Appendix – Health Plan Improvements and Reductions
The THR review of improvements and reductions looked at plan newsletters issued from June 2009 to present. The SAG plan’s newsletters listed 30 reductions (premium increases, benefit reductions or eliminations and eligibility contractions) and three improvements, for a net change of 27 reductions. The corresponding figures derived from the AFTRA plan’s newsletters were 12 reductions and four improvements, for a net change of eight reductions.
These figures exclude changes required by law, as well as changes – which both plans made – related to same-sex marriage, since those are assumed to be a response to social and political changes rather than strictly economic.
The reductions and improvements for each plan were as follows:
SAG Health Plan Reductions
Jan. 1, 2010: Premium increase; Senior premium instituted; Deductible added to mental health and chemical dependency coverage; RX deductible increased; Sleep aids RX limited to 21 days/mo.; Coverage eliminated for non-sedating antihistamines; Plan II out-of-state hospital coverage limited to in network; Allowable charges reduced for injectible RX in doctor’s office; Plan I eligibility threshold increased; Plan II eligibility threshold increased; Plan II age & service eligibility threshold increased.

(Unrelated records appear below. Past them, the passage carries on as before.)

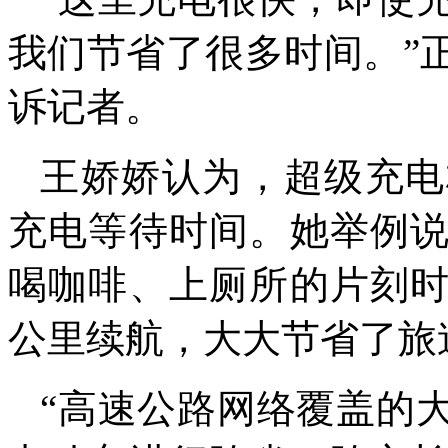
我们节省了很多时间。”
诉记者。
王娇娇认为，超级充电
充电等待时间。她举例
喝咖啡、上厕所的片刻
公里续航，大大节省了旅
“高速公路网络覆盖的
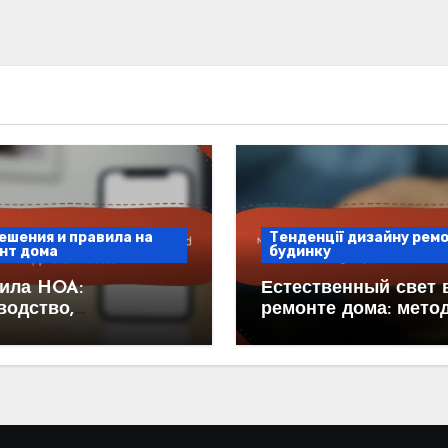
ешения и правила на
Тенденції дизайну рем
нт дома
будинку
ила HOA:
Естественный свет 
водство,
ремонте дома: мето
ничения и Процесс
максимизации, влия
рждения
дизайна и преимуще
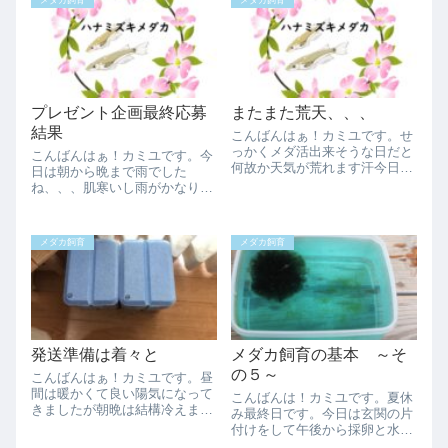
メダカ飼育
メダカ飼育
プレゼント企画最終応募
またまた荒天、、、
結果
こんばんはぁ！カミユです。せ
っかくメダ活出来そうな日だと
こんばんはぁ！カミユです。今
何故か天気が荒れます汗今日も
日は朝から晩まで雨でした
昨日に引き続き午後の早い時間
ね、、、肌寒いし雨がかなり強
から激しい雷雨でメダ活どころ
かったので慌てて一部蓋をした
じゃありませんでした、、、こ
りと慌ただしかったです。今日
んな雨が続くと無理です汗明日
は午前中からお客様がいらっし
メダカ飼育
メダカ飼育
は晴れても程々が良いなぁ汗暑
ゃいました！まぁ用事のついで
すぎるとそれはそ...
に立ち寄られたのですが、メダ
カ関係の友人が来たの...
発送準備は着々と
メダカ飼育の基本 ～そ
の５～
こんばんはぁ！カミユです。昼
間は暖かくて良い陽気になって
こんばんは！カミユです。夏休
きましたが朝晩は結構冷えます
み最終日です。今日は玄関の片
ね。このお彼岸がすぎれば朝晩
付けをして午後から採卵と水替
も過ごしやすくなるのでしょう
えの続きをしました。第一飼育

Jan. 1, 2011: Plan I eligibility threshold increased; Plan II eligibility threshold increased; Plan II days of employment for alternative eligibility increased; Plan II age and service eligibility threshold increased; Plan I non-network hospital coverage eliminated; In-network major medical coinsurance reductions; In-network hospital coinsurance reductions; Non-network hospital coinsurance reductions and increase in out of pocket maximums; Plan II mental health and substance abuse benefits and RX eliminated; Non-preferred brand name RX copays increased; Plan II lower cost self-pay mental health and substance abuse benefits and RX eliminated.
June 1, 2011: Nurseline benefit eliminated.
July 1, 2011: Plan I earned eligibility premiums increased; Plan II earned eligibility premiums increased; Plan II age and service earned eligibility premiums increased.
Jan. 1, 2012: Plan I eligibility threshold increased; Plan II eligibility threshold increased; Plan II age and service eligibility threshold increased; Hospital out of pocket maximums increase; Long term care insurance eliminated.
SAG Health Plan Improvements
Jan. 1, 2010: Cervical traction units covered. Jan. 1, 2011: Lactation consultant benefits added; Coverage of Remicade RX improved.
AFTRA Health Plan Reductions
Jan. 1, 2010: Family premiums increase; Individual premiums increase; Senior plan premiums increase; Changes to senior citizen coordination of benefits w/Medicare.
Jan. 1, 2011: Family premiums increase; Individual premiums increase; Senior plan premiums increase; Mail order RX required for long-term or specialty drugs; $10K earnings qualifies for active plan only, not senior.
Jan. 1, 2012: Family premiums increase; Individual premiums increase; Senior plan premiums increase.
AFTRA Health Plan Improvements
July 1, 2009: Immediate enrollment after COBRA. April 1, 2010: Enhanced ambulance reimbursement. Jan. 1, 2011: $10K earnings & senior family plan allows active family plan at individual rates. Oct. 1, 2011: MPTF added to network.